◆ **EXERCISE MATERIAL**:
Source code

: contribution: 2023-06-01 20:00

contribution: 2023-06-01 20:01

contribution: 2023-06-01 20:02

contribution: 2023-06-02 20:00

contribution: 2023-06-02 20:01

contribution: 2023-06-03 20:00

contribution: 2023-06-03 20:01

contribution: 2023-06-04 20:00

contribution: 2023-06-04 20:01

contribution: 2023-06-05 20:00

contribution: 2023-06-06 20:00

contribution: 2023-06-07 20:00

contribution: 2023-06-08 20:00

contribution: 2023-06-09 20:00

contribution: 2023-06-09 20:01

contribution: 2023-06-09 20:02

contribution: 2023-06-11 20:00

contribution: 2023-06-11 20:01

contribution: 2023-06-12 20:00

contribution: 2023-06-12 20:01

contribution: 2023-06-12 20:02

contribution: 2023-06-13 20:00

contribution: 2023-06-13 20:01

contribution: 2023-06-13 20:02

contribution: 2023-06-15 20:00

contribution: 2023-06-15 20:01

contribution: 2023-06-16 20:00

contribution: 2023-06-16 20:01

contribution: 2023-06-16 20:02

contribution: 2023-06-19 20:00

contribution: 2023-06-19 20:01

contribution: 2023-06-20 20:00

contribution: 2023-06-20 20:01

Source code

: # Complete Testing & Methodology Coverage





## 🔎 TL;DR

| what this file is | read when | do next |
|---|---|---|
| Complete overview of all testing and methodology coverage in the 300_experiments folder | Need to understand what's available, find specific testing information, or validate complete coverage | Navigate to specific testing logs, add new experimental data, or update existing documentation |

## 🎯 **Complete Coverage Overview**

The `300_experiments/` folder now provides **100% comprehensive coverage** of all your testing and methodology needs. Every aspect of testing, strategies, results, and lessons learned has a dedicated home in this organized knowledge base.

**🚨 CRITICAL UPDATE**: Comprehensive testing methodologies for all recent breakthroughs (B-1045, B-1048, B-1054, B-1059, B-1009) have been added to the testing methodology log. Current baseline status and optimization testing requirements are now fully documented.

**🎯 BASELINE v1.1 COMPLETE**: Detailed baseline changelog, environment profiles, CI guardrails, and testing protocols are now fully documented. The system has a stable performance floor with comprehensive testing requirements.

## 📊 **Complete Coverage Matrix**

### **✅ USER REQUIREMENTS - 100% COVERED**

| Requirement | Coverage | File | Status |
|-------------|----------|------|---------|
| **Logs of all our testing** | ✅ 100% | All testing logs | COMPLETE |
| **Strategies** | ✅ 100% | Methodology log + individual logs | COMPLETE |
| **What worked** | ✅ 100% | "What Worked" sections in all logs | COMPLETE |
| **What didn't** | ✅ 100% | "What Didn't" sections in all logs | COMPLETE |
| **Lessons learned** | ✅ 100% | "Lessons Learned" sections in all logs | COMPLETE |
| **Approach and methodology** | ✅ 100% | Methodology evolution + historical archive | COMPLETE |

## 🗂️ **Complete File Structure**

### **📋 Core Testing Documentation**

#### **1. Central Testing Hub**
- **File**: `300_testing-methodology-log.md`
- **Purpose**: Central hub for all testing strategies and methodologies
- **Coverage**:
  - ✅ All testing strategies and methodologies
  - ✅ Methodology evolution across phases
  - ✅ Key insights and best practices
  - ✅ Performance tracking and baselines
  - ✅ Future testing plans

◆ **TASK OBJECTIVE**: Each line above that contains the word "evolution" should be returned.

◆ **RESPONSE BELOW**:
| **Approach and methodology** | ✅ 100% | Methodology evolution + historical archive | COMPLETE |
  - ✅ Methodology evolution across phases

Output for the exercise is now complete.